Greeks preparing for currency reform

 

Life before the Fiat Euro

Consider the situation prior to that inauspicious moment in December of 1995 when the Euro was created as a de facto fiat currency. Euros had been used for decades prior to that date as a market basket of independent European currencies. This practice was used in commercial transactions to mitigate future currency risk for settlement in any one currency. The concept was that diversification across Europe would tend to provide stable value in future settlements. This diversification was destroyed with the creation of the integrated Euro currency, as the inherent fluctuations of financial fortunes of different nation states were subsumed into the single currency.

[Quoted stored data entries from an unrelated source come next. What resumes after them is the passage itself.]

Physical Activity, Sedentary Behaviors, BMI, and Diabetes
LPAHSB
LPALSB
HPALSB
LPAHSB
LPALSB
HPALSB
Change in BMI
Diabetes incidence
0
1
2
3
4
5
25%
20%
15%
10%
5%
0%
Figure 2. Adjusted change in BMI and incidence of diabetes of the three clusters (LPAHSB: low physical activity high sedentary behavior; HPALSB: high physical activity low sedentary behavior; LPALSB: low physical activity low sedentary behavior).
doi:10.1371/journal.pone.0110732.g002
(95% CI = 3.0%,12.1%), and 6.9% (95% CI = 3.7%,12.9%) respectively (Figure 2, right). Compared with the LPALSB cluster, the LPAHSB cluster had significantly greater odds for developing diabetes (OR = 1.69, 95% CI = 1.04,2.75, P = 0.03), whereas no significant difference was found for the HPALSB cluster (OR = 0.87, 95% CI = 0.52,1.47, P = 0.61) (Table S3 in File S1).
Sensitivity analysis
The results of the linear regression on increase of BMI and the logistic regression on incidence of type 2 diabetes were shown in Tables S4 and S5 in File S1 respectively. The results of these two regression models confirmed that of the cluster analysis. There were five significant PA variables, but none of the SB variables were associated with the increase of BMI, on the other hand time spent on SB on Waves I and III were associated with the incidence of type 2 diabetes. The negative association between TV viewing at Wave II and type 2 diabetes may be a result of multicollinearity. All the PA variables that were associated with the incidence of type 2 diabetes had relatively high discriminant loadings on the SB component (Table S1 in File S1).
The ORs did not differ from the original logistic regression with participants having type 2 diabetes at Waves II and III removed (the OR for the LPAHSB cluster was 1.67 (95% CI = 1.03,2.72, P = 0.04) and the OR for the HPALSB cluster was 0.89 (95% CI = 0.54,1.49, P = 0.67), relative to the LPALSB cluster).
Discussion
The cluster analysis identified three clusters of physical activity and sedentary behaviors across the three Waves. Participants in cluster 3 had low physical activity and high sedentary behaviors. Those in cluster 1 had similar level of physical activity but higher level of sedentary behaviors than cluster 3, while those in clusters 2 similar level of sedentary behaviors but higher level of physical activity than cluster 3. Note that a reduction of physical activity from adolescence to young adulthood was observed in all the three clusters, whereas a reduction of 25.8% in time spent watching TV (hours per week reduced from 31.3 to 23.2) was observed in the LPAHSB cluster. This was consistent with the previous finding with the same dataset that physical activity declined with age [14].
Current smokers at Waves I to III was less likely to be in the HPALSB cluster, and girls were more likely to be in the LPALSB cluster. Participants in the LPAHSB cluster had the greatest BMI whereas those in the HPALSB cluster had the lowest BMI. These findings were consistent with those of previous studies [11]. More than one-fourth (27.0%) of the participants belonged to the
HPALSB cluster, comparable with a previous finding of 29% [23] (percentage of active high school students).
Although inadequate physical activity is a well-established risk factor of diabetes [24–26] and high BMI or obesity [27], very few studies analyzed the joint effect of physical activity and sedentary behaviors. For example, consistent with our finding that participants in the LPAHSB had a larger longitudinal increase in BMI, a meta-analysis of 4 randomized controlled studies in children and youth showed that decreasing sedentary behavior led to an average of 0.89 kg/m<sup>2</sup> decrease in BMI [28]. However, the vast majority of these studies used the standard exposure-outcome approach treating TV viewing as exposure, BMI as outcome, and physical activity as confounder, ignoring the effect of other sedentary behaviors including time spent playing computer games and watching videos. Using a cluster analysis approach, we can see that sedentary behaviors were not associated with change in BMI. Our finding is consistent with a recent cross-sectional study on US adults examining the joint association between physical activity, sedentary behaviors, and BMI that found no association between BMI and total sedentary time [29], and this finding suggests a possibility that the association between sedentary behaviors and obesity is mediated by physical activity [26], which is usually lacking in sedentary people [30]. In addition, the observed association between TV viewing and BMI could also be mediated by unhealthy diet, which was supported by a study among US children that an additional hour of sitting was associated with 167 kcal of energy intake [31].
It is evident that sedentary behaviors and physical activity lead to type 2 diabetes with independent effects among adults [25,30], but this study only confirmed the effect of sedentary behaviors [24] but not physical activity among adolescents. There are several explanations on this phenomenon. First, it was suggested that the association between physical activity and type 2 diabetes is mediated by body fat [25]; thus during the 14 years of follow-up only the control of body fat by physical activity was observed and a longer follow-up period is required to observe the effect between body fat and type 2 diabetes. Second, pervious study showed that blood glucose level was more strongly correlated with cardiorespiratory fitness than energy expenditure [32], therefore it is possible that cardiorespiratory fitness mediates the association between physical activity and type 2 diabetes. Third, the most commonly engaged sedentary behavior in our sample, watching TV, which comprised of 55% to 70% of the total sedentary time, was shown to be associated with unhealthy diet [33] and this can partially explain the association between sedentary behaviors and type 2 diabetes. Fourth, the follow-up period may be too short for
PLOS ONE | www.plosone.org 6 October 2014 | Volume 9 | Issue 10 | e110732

Consider the Value of your Confederate Dollar Bonds
The weakness in fiat currencies is particularly evident in countries with weak political systems, and the EU certainly qualifies as an intentionally weak confederation. Much like the US prior to the passage of the Constitution, or the rebel Confederacy in the US Civil War, the EU lacks the political capability to operate a fiat currency. When a political system is designed primarily to preserve the autonomy of its member states, no effective single currency in history has ever proved durable or desirable. Stick a fork in the Euro – it’s done.

A former Fiat Currency?

Innovate – Don’t Imitate; The Euro as an Index Currency

There are only two ways to play this out; 1) either the Euro needs to vanish as a fiat currency, or 2) Germany, Greece, Andorra and all of the other members of the EC need to merge under a single US style constitution. I vote for option 1 as the most realistic. The EU bankers in Frankfort can surely create a currency index like the Dow or S&P but based on individual currencies which can be used for commercial settlement of all currency transactions. Using the large commercial banks of Europe as a dumping ground for toxic debt from soon to default countries will only extend and amplify the current anguish. Convert the currency into an index now, let the banks take their lumps, and move on. In the end, the Euro as an indexed currency would work well as a reserve unit, and the interests of the EU would be preserved. The current course of action is dragging down the entire world economy, and will surely end in tears.